ЦИТИРУЕМЫЙ ОТРЫВОК:
Дальше Д. Андриевский в письме к коллеге пишет об экспансии несуществующей желто-блакитной державы на восток: «...мы должны уже сейчас смотреть вперед и думать о территориях для развития нашей нации на востоке». «Кубанцы должны были бы войти в вольноказаческое движение, овладеть им и дать проукраинскую ориентацию».
Организаций становилось все больше, они грызлись и между собой, и изнутри. В «Товариществе запорожцев», променявших берега Днепра на парижские набережные Сены, конфликтовали с генеральным писарем: «Он хотя и вышел из товарищества, но своей вредной активности не прекратил».
Им всюду мерещились враги, заговоры, подвохи. Маниакальная подозрительность была характерной чертой всех группировок, но особенно —- ОУН. Вызывало ее все: взгляд, вопрос, походка, даже просто неприятное первое впечатление, как случилось с Котенко, делом которого занимался целый год генеральный прокуратор ОУН.
«Что же вызвало мои подозрения? — размышлял он сам с собой, пытаясь сформулировать обвинение.—Он не получает денег от организации, а зарабатывает самостоятельно. Хорошо. Заявляет, что работает в торговой фирме, но никому не говорит, как она называется, где находится, что продает... Всегда при деньгах — и немалых. Бросает их налево-направо: легко приходят — легко уходят. При этом всегда заводит политические дебаты и споры. Он в курсе всех дел ПУН, всей ОУН. Но мало знает об УВО. И очень ею интересуется.
В прошлом есть темные страницы. Что он делал в Берлине?
Нельзя оставить без внимания сообщение из Вены, что большевики имели точные информации о ходе конгресса украинских националистов в Вене...»
Кому писал в Ленинград? Раздобыли адрес: пр. Огородный, д. 9, кв. 14, Надежде Александровне Петровой. Но кто она такая? Почему он спрашивал, где именно переходят через границу члены УВО?
И прокуратор решил окружить Котенко контролем, «посадить в банку».

ЗАДАНИЯ:
[a] Перепишите из отрывка дословно фрагмент, начиная со слов «В прошлом есть» и продолжая до слов «границу члены УВО?» включительно.
[b] Кто, согласно отрывку, целый год занимался делом Котенко?

ПРЕДСТАВЛЕННЫЙ МАТЕРИАЛ:

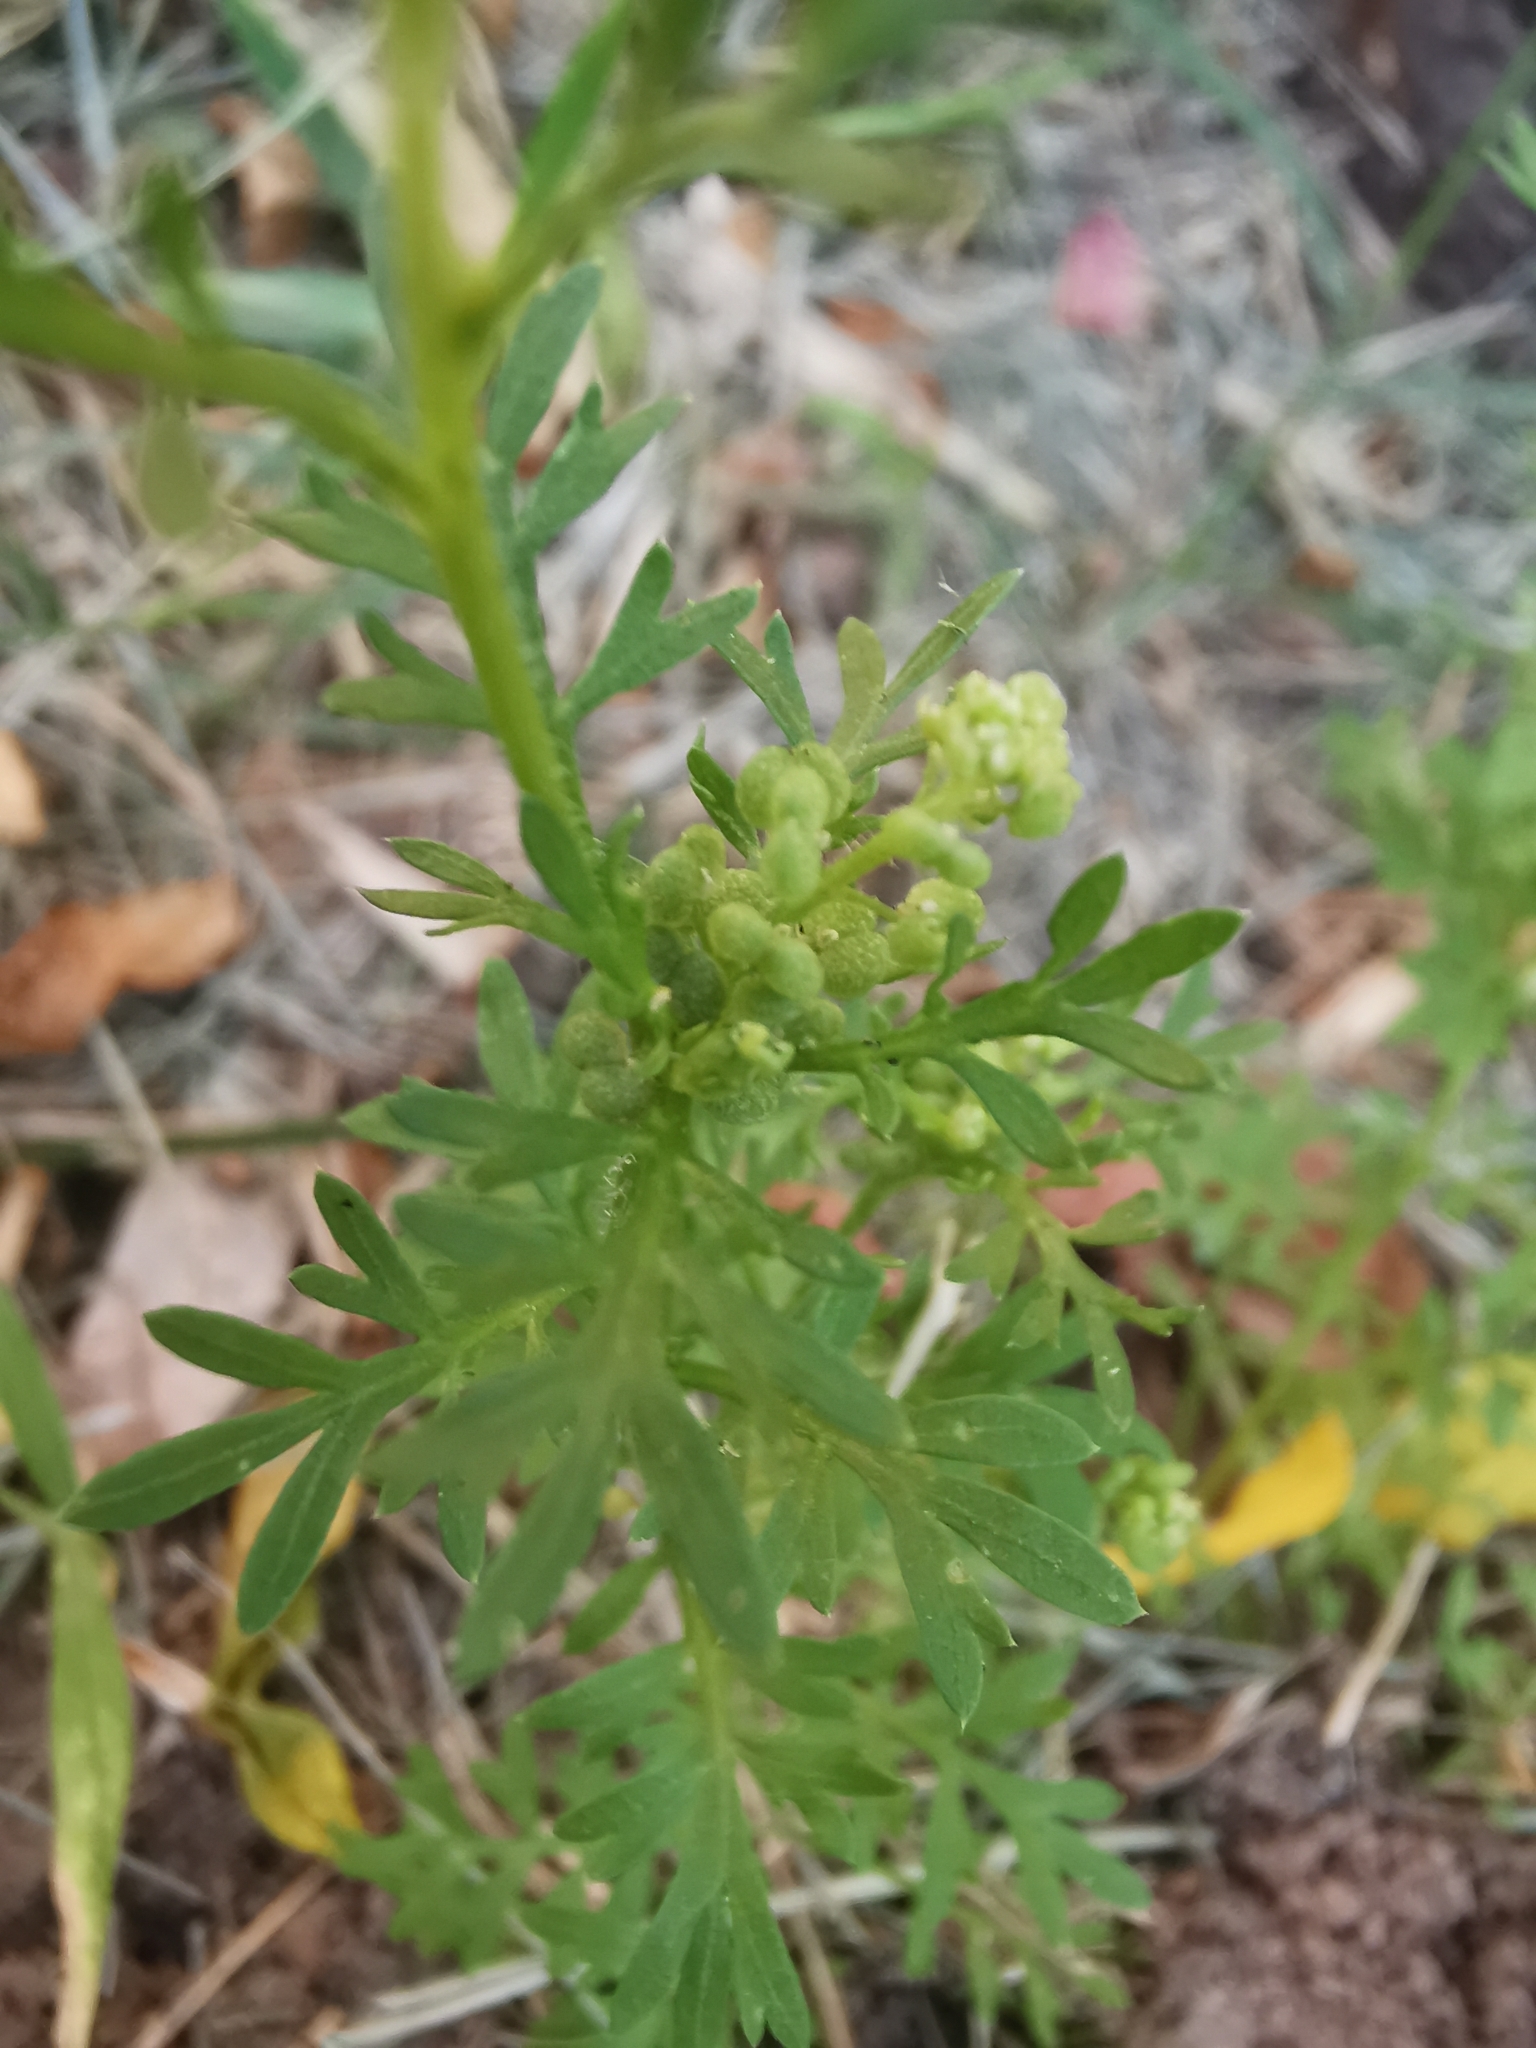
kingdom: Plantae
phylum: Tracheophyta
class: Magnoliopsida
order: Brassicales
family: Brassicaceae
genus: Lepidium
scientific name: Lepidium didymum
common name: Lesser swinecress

* * *

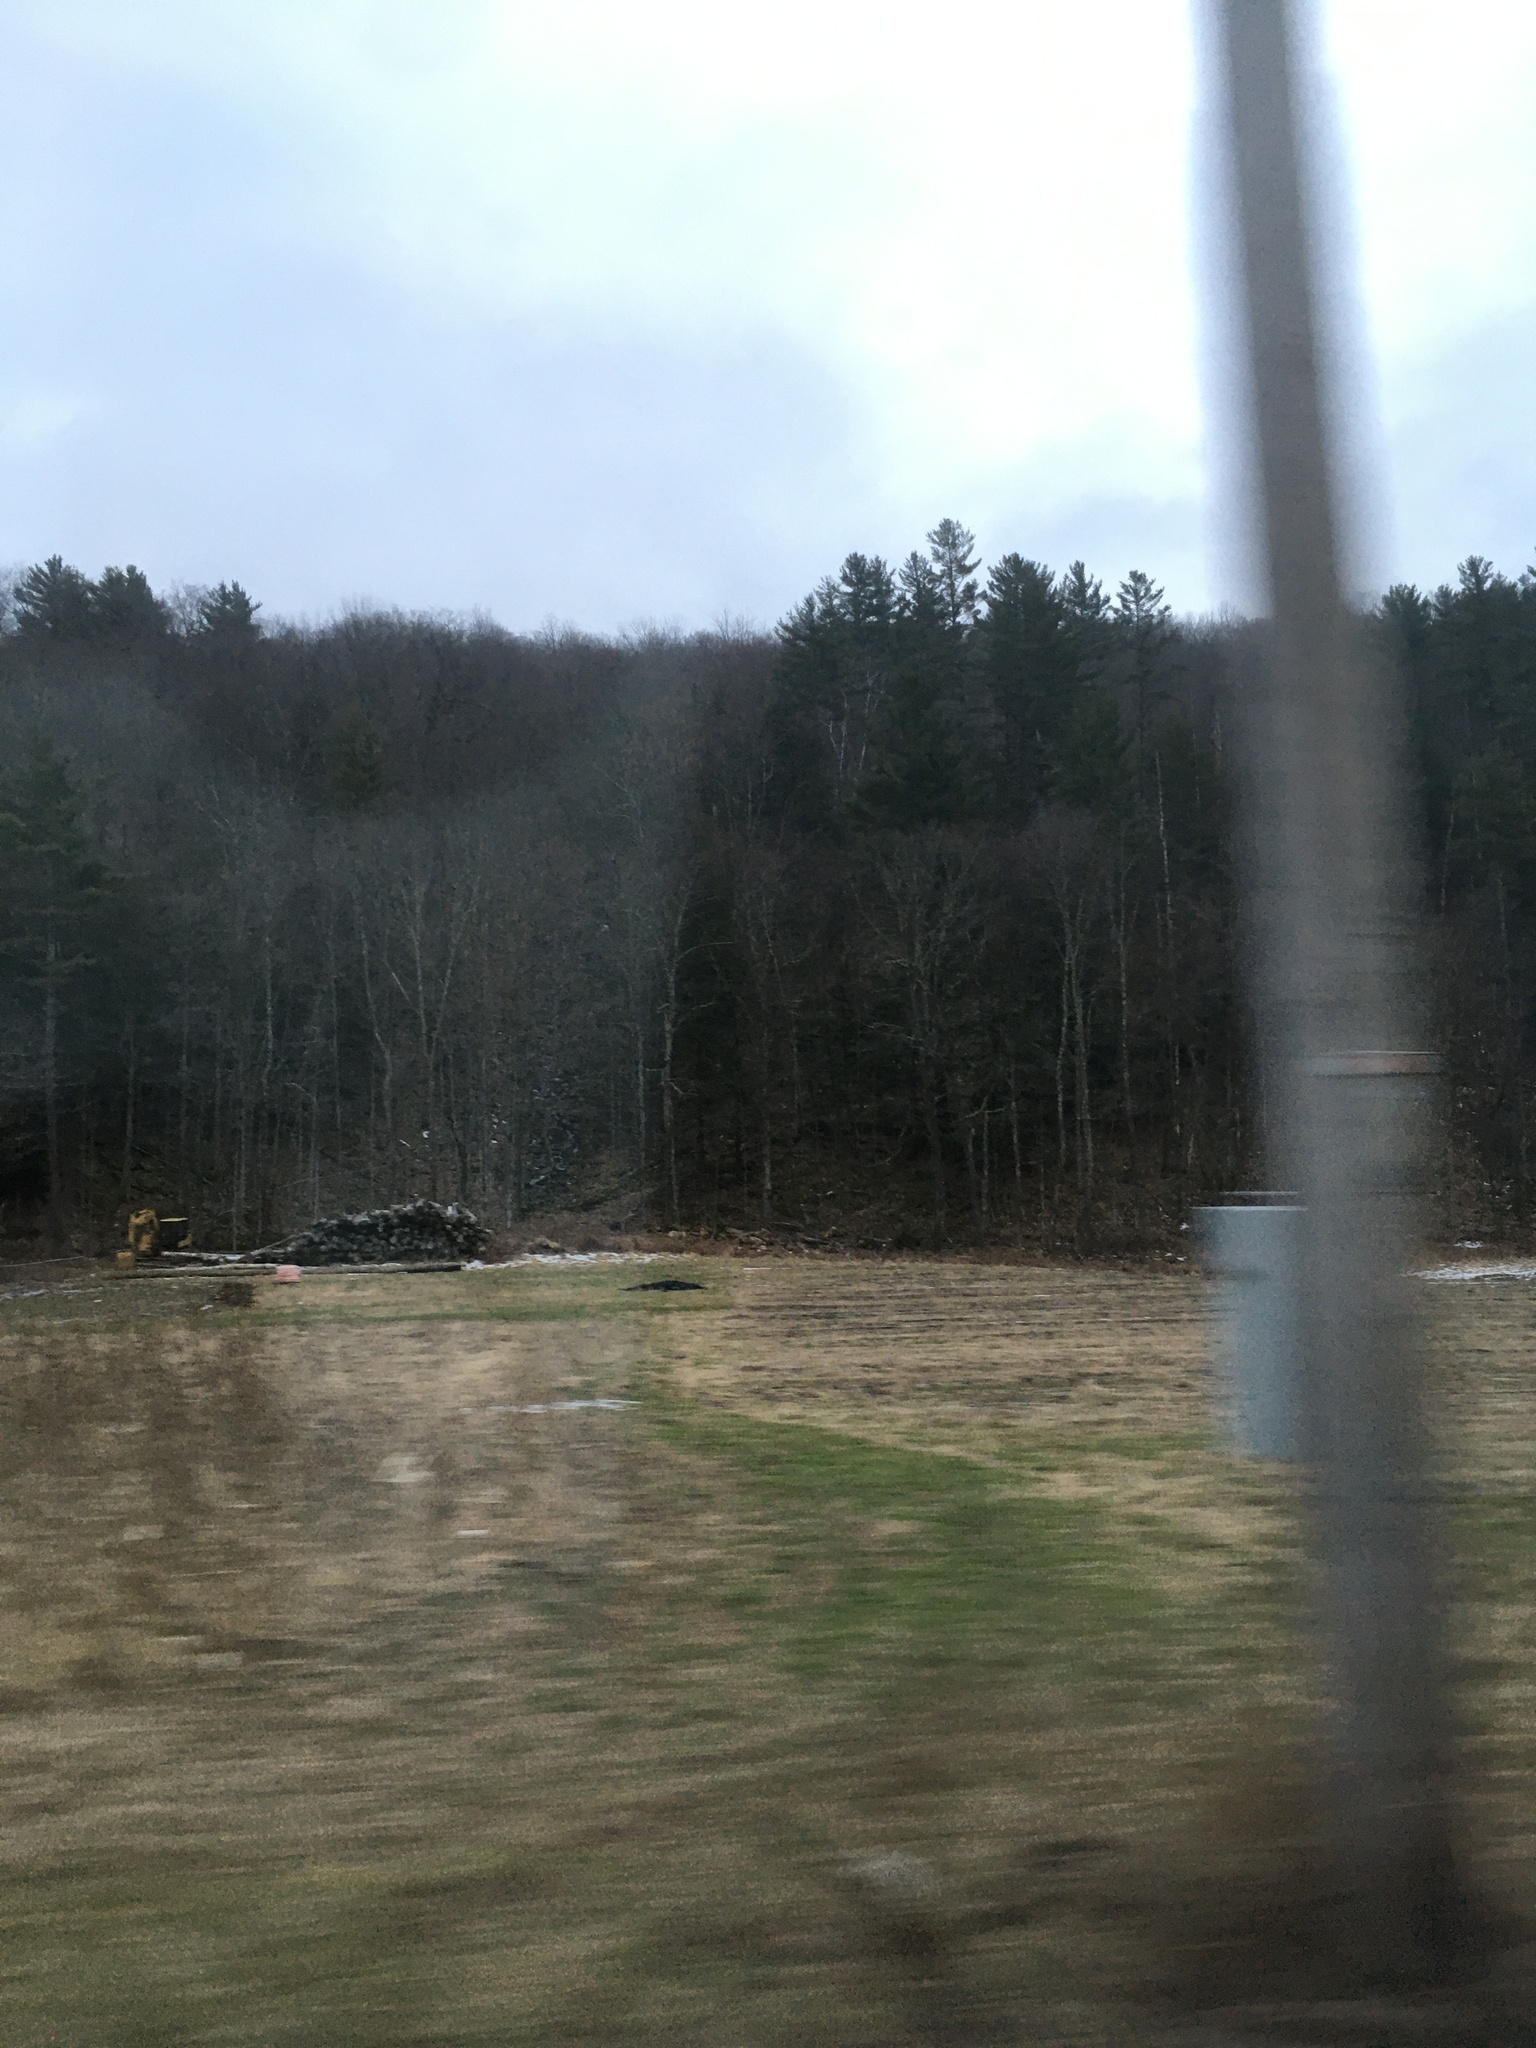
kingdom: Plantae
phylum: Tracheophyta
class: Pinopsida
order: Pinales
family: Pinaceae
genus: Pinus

---

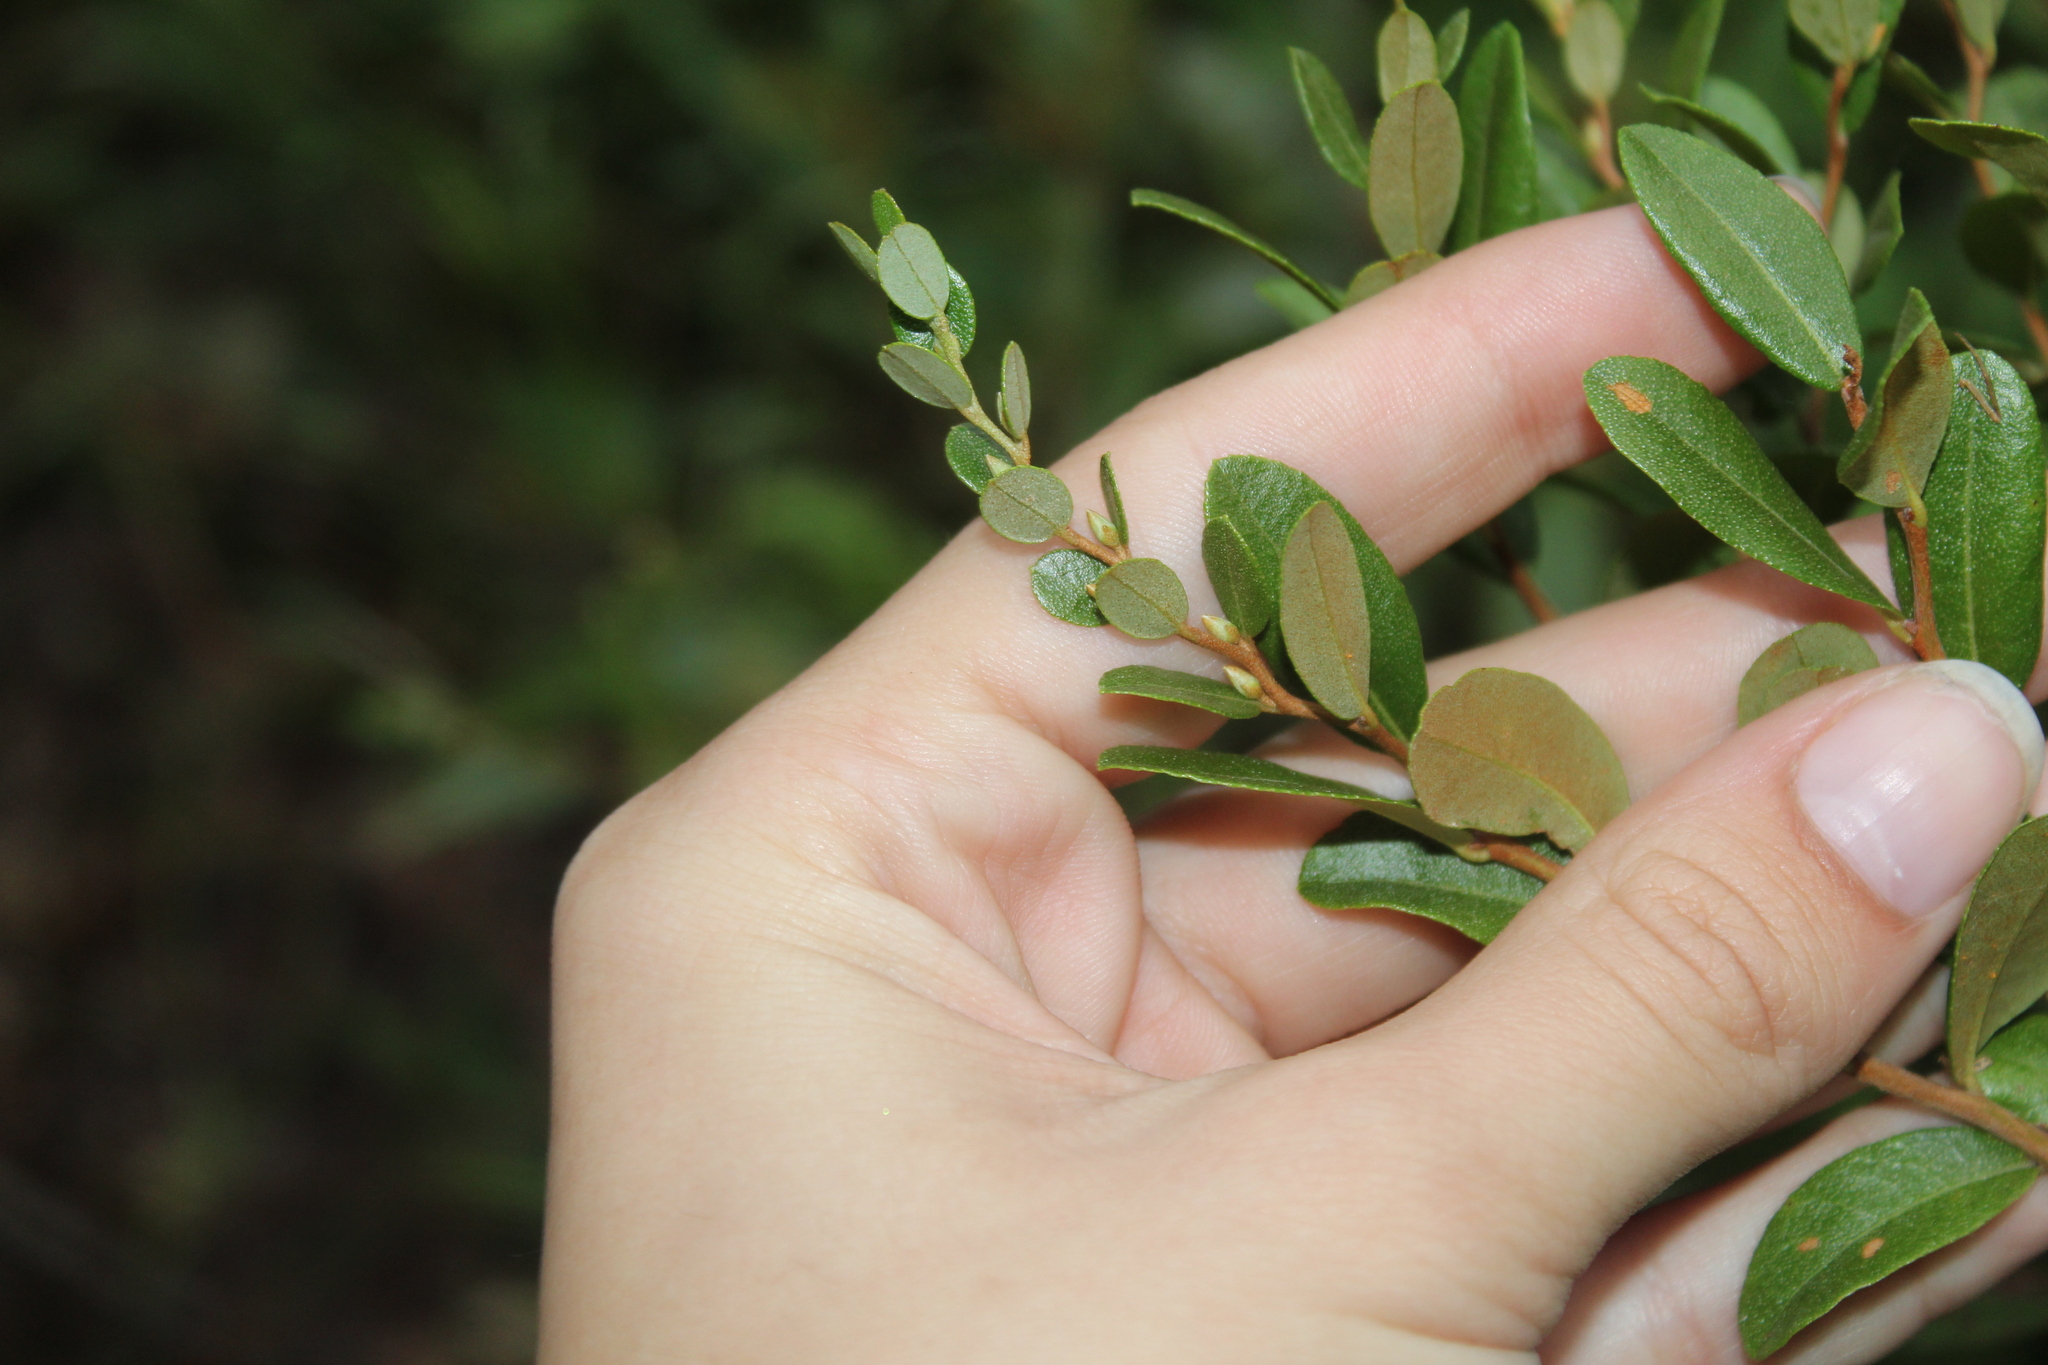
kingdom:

ОТВЕТЫ К ЗАДАНИЯМ:
[a]
В прошлом есть темные страницы. Что он делал в Берлине?
Нельзя оставить без внимания сообщение из Вены, что большевики имели точные информации о ходе конгресса украинских националистов в Вене...»
Кому писал в Ленинград? Раздобыли адрес: пр. Огородный, д. 9, кв. 14, Надежде Александровне Петровой. Но кто она такая? Почему он спрашивал, где именно переходят через границу члены УВО?

[b] Делом Котенко целый год занимался генеральный прокуратор ОУН.